[Available data]

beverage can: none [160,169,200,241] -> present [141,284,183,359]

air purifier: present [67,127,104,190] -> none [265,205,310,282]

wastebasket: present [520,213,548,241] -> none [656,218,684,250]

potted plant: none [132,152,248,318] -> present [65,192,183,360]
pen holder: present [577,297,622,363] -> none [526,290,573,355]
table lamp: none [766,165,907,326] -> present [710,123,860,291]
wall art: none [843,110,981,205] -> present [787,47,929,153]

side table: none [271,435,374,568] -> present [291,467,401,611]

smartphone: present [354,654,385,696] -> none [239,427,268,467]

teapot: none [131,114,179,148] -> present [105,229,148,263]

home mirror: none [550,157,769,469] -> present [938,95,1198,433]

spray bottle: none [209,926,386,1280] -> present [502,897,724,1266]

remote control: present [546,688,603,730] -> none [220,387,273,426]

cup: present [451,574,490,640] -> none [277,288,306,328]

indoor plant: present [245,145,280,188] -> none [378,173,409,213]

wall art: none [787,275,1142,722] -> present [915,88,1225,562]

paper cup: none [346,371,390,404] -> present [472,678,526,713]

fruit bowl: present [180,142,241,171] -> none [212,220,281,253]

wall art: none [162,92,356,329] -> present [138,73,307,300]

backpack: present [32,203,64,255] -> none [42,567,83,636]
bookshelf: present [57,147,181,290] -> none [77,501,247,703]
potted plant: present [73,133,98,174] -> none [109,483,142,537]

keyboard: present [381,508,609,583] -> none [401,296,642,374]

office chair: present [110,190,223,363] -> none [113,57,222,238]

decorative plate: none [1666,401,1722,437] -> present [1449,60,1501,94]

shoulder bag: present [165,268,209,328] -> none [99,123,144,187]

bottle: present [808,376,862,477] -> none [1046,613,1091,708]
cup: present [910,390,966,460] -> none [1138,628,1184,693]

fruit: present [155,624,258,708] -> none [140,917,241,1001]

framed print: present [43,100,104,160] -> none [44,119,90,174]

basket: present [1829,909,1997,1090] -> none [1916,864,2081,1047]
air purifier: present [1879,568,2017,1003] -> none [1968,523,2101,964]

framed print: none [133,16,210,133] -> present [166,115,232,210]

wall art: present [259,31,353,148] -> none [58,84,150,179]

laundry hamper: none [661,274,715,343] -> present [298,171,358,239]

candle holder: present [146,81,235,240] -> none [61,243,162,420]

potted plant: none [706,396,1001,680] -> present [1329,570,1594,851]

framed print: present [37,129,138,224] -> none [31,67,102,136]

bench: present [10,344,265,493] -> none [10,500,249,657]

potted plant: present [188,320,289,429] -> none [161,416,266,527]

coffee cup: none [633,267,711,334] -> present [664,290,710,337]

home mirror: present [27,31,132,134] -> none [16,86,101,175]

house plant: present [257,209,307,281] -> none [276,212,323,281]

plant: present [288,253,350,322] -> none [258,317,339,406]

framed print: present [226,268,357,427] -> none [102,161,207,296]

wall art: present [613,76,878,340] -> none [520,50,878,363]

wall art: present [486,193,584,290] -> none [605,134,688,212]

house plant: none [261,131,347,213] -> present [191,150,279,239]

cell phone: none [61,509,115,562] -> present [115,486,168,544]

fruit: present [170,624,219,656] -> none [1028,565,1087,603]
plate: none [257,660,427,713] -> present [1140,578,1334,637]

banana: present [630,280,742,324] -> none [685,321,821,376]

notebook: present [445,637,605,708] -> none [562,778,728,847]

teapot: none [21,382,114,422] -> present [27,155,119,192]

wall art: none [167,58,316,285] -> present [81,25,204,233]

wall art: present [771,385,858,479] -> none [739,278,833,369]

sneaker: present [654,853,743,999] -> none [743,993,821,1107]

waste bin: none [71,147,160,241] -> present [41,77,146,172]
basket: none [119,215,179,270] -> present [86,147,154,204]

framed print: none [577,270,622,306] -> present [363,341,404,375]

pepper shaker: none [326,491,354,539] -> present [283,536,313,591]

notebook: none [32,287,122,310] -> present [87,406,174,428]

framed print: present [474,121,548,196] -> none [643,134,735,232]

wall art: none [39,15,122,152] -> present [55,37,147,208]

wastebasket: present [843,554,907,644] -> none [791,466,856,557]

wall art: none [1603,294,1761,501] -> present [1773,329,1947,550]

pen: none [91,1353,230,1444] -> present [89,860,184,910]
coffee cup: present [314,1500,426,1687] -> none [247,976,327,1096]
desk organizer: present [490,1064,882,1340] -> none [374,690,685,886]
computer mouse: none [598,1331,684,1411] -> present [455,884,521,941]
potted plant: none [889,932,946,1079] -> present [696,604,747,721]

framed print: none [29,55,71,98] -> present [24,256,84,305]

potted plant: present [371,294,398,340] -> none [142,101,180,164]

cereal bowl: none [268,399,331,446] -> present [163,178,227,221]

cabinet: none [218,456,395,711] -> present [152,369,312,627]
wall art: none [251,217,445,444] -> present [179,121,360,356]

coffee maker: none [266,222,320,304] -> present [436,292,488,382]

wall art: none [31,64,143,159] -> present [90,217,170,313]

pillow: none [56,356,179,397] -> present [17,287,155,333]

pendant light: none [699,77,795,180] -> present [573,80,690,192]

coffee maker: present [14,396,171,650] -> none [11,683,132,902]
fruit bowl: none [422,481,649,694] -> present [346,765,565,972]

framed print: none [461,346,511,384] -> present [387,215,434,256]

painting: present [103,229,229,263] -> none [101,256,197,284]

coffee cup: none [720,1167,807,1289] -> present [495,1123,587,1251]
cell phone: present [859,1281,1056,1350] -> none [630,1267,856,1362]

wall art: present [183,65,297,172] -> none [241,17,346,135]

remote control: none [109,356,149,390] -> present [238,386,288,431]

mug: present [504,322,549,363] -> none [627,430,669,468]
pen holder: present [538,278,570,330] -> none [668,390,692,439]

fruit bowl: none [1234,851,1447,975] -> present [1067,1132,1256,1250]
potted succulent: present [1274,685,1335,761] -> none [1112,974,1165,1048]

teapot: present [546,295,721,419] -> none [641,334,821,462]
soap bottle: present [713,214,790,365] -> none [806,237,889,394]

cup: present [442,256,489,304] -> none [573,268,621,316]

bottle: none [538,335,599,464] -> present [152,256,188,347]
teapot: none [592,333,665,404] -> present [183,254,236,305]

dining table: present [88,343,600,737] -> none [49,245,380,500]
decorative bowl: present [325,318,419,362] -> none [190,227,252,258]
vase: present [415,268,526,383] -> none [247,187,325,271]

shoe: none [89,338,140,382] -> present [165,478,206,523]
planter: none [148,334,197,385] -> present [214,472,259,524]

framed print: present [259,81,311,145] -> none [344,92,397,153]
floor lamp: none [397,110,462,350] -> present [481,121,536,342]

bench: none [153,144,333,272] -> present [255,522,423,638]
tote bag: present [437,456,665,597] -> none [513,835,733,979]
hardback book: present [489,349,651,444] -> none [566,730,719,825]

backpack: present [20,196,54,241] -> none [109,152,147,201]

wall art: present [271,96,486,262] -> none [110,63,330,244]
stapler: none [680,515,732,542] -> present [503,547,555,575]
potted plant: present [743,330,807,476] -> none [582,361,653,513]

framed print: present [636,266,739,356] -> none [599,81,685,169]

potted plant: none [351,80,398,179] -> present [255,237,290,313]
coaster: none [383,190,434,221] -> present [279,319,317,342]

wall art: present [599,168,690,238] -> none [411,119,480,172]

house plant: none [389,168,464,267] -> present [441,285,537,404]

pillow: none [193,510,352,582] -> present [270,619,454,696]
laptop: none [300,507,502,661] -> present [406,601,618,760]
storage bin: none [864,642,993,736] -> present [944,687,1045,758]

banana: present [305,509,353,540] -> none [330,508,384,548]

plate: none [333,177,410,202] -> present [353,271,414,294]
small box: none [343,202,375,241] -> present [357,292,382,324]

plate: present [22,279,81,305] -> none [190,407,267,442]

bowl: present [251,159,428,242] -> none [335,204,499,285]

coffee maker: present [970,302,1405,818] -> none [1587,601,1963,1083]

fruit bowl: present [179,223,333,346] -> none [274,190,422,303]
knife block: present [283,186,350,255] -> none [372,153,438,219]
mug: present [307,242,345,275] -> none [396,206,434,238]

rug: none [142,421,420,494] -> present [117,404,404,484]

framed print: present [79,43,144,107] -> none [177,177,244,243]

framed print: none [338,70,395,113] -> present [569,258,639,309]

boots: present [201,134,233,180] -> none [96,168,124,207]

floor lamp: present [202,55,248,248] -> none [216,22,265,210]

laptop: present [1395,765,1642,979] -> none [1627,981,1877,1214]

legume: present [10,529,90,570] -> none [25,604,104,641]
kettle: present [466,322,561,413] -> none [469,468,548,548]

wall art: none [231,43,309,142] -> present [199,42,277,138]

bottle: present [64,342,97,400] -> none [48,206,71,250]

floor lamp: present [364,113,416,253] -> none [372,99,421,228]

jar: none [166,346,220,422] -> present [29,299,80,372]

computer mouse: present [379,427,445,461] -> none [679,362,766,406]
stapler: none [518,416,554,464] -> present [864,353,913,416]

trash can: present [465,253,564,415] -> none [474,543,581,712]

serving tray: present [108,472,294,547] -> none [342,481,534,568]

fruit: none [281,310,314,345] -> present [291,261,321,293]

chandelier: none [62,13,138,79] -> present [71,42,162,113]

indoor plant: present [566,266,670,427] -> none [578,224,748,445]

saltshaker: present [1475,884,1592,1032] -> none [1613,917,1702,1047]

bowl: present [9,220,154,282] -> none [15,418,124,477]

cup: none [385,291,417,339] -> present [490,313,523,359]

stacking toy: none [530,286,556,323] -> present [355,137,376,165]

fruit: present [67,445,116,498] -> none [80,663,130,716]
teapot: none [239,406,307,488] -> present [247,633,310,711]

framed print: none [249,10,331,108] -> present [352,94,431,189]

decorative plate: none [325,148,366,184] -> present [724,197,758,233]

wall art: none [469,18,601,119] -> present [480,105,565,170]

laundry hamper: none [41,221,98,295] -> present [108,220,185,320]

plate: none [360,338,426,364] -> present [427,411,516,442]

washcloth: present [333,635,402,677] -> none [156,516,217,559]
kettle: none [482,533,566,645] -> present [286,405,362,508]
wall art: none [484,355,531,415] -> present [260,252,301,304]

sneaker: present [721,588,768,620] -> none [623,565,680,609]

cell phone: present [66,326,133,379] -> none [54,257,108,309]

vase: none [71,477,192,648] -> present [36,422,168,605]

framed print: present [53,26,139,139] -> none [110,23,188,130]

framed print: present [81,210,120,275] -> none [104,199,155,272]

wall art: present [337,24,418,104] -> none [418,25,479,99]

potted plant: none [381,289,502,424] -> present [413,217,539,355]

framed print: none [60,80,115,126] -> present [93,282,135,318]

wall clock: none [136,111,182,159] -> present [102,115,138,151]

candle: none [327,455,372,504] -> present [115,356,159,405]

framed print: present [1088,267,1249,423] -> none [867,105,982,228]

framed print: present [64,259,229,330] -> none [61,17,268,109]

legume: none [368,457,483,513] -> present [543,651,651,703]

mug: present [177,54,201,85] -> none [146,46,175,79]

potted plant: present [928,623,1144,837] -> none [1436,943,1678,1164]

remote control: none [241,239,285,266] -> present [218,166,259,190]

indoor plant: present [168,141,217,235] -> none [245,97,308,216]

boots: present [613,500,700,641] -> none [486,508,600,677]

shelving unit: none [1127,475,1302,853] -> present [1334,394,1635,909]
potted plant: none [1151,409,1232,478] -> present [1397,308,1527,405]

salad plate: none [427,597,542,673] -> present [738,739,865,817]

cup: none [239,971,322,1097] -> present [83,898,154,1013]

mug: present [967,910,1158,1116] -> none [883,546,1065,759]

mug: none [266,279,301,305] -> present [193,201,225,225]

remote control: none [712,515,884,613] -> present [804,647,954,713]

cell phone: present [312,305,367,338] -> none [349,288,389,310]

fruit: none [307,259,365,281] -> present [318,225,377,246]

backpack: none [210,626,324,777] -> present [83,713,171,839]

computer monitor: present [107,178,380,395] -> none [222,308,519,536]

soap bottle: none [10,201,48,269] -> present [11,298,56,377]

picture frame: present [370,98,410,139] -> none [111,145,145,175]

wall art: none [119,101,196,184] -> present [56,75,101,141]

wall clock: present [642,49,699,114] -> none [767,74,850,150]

[/Available data]

▸ **Job**:
Within the listing above, give again exactly every line from the line with "coffee maker: none" through the line with "cup: present [442,256,489,304]", both included, and no other line.

▸ **Task answer**:
coffee maker: none [266,222,320,304] -> present [436,292,488,382]

wall art: none [31,64,143,159] -> present [90,217,170,313]

pillow: none [56,356,179,397] -> present [17,287,155,333]

pendant light: none [699,77,795,180] -> present [573,80,690,192]

coffee maker: present [14,396,171,650] -> none [11,683,132,902]
fruit bowl: none [422,481,649,694] -> present [346,765,565,972]

framed print: none [461,346,511,384] -> present [387,215,434,256]

painting: present [103,229,229,263] -> none [101,256,197,284]

coffee cup: none [720,1167,807,1289] -> present [495,1123,587,1251]
cell phone: present [859,1281,1056,1350] -> none [630,1267,856,1362]

wall art: present [183,65,297,172] -> none [241,17,346,135]

remote control: none [109,356,149,390] -> present [238,386,288,431]

mug: present [504,322,549,363] -> none [627,430,669,468]
pen holder: present [538,278,570,330] -> none [668,390,692,439]

fruit bowl: none [1234,851,1447,975] -> present [1067,1132,1256,1250]
potted succulent: present [1274,685,1335,761] -> none [1112,974,1165,1048]

teapot: present [546,295,721,419] -> none [641,334,821,462]
soap bottle: present [713,214,790,365] -> none [806,237,889,394]

cup: present [442,256,489,304] -> none [573,268,621,316]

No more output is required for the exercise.